Albert Raymond Wight


(June 11, 1925 - April 16, 2018)

Albert Raymond Wight was born June 11, 1925, in Gebo, Wyoming, to Anna and Alfred (Ray) Wight; he died peacefully on April 16, 2018, at Spirit Mountain Hospice in Cody, Wyoming.

Wight is survived by his loving wife Herli Pattinama Wight; three daughters: Candace Wight, Anna Brown, and Jennifer McLaughlin; one son Gregory; eight grandchildren: Jomo, Michelle, Albert, James, Rachele, Mabel,  Solomon, and Ellis; and nine great-grandchildren: Alexis, Eric, Parker, Roman, Jensen, Sage, Raiden, Ryu, and Goldwin. Wight was preceded in death by his eldest son, William.

Growing up on his father’s ranches in Basin and Kirby surrounded by friends and family, Wight learned the importance of hard work and civic responsibility. He joined the U.S. Army in 1943 and served in intelligence during WWII, the Cold War and the Korean War. During the Korean War, he conducted intelligence analysis and wrote the intelligence summaries for the Army Security Agency, first in Tokyo then in Korea where he was in charge of the Army Security Intelligence with 90 people under his charge. He served also as adviser to the South Korean Chief of Naval Intelligence for his joint Army/ Navy special intelligence unit.

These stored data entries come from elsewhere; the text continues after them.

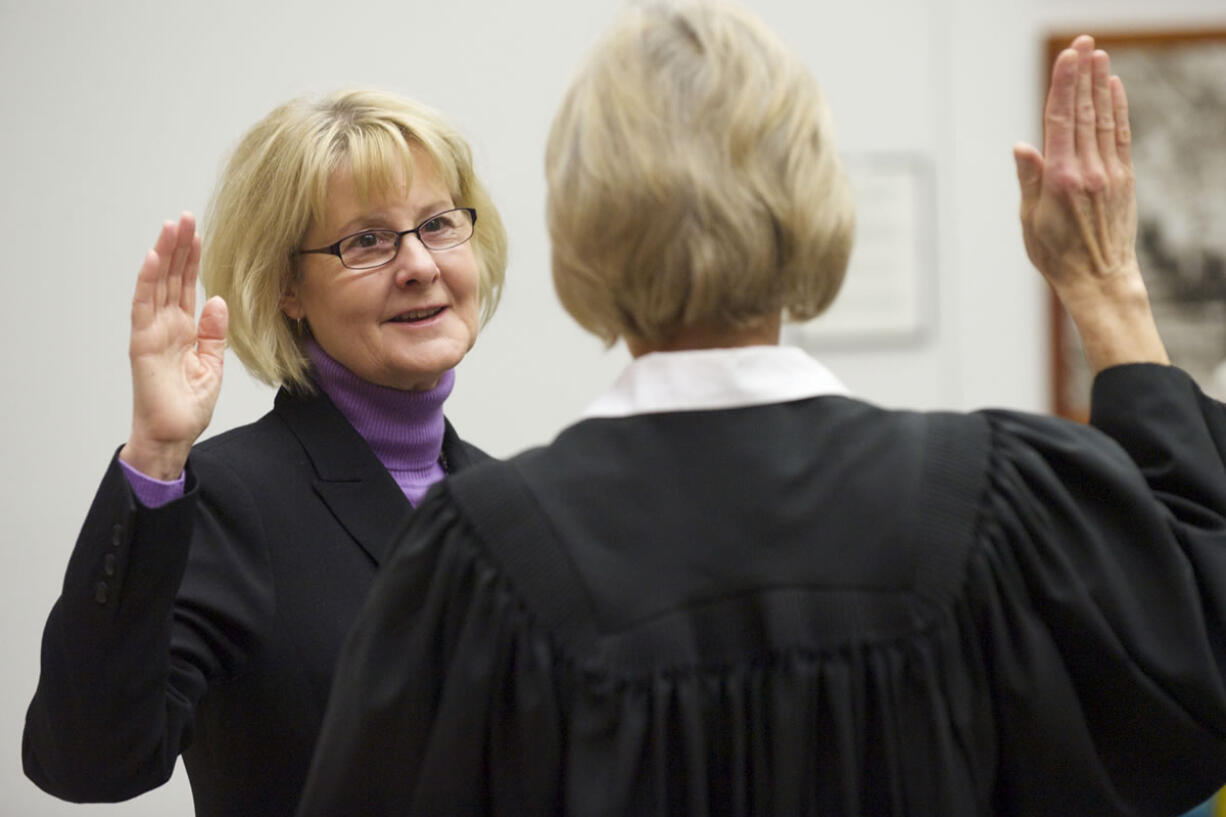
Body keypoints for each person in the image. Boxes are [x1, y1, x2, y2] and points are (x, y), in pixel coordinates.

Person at [295, 4, 1226, 817]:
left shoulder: (481, 558)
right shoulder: (990, 502)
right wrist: (1106, 290)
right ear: (815, 198)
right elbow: (1197, 653)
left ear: (577, 228)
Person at [23, 88, 507, 817]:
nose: (417, 264)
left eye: (437, 224)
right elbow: (89, 761)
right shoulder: (231, 498)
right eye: (367, 241)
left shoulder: (515, 503)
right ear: (288, 288)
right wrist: (155, 453)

After serving honorably through WWII, Wight left the Army in 1952 and continued his formal education. True to the Renaissance man that he was, Albert obtained a Master’s of Fine Arts degree in Sculpture and a Ph.D. in Organizational/ Industrial Psychology from the University of Utah. His love for sculpting and the art world, in general, remained a passion throughout his life. However, it was his Ph.D. in Psychology that would frame his professional career in organization and institutional development.

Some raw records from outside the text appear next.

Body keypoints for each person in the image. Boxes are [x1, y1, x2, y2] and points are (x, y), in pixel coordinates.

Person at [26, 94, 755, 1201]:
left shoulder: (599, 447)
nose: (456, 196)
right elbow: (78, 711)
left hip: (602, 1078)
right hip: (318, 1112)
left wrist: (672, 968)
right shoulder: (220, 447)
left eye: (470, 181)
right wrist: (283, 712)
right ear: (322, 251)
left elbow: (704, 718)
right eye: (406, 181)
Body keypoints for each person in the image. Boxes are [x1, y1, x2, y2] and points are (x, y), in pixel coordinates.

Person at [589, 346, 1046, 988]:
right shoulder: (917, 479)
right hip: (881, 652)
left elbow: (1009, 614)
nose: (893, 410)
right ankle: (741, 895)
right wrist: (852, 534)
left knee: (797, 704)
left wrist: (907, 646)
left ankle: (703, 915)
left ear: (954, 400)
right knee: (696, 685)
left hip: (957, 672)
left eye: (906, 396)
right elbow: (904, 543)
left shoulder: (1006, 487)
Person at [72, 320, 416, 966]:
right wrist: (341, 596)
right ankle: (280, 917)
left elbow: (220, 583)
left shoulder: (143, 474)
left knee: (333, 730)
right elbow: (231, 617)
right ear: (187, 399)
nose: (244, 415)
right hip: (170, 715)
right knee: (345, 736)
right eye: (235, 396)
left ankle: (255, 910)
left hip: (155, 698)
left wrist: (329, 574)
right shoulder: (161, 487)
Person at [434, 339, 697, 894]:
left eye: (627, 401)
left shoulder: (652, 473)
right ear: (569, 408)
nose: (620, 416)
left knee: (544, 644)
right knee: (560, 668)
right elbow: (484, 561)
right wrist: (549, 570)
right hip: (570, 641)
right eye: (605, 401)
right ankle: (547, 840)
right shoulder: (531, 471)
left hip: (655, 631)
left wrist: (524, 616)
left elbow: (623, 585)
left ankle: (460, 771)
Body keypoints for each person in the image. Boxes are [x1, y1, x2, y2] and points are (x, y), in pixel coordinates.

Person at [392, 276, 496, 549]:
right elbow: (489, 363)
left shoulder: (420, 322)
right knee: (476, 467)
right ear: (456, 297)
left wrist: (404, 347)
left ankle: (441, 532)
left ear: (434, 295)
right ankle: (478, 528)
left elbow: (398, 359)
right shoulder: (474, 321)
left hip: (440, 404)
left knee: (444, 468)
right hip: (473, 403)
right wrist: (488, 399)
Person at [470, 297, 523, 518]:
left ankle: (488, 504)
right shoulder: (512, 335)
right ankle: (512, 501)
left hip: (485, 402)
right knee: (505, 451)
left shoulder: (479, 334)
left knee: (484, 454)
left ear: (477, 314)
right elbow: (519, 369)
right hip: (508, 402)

During his long career, Wight served as university instructor, training consultant for numerous major corporations and institutions, as well as financial consultant and planner for many foreign countries through private consultation. He also had a distinguished tenure with the Harvard Institute and the World Bank, and later, became a project manager for legal system reform in foreign countries.

As an educator, Albert’s accomplishments were numerous and varied. He taught others how to live and work in Native American communities, he developed training manuals for the Peace Corps, he advocated for rehabilitation of delinquent boys in Wyoming, and he helped to develop priority education goals for the Teachers Corps in seven Rocky Mountain states.

Once “retired,” Albert went on to publish several children’s books including: “The Wight Way to Read,” “Do Mice Eat Rice,” and “What Do You Do With This Book.”

Finally, in 1974 Wight co-founded the Society for Intercultural Education, Training, and Research, (SIETAR) an international NGO created to address cross-cultural training. He remained a lifetime honorary board member of SIETAR and was elected as a charter fellow of the Intranational Academy for Intercultural Research.

Albert Wight’s life was a model of engagement and contribution. He never stopped reading, writing, including articulate letters to the editor of local newspapers, and he always enjoyed a stimulating conversation. He wasn’t afraid to challenge deeply held viewpoints because he firmly believed that his experience gave him insight that others might lack.

Always the educator and humanitarian, Albert Wight influenced, mentored, and trained people throughout the world. His memory will persist in his family and in all those whose lives he impacted. His is a legacy that goes wide and deep.

Funeral and burial services with military honors will take place at 11 a.m. Monday, April 30, at the Mount View Cemetery in Basin, Wyoming.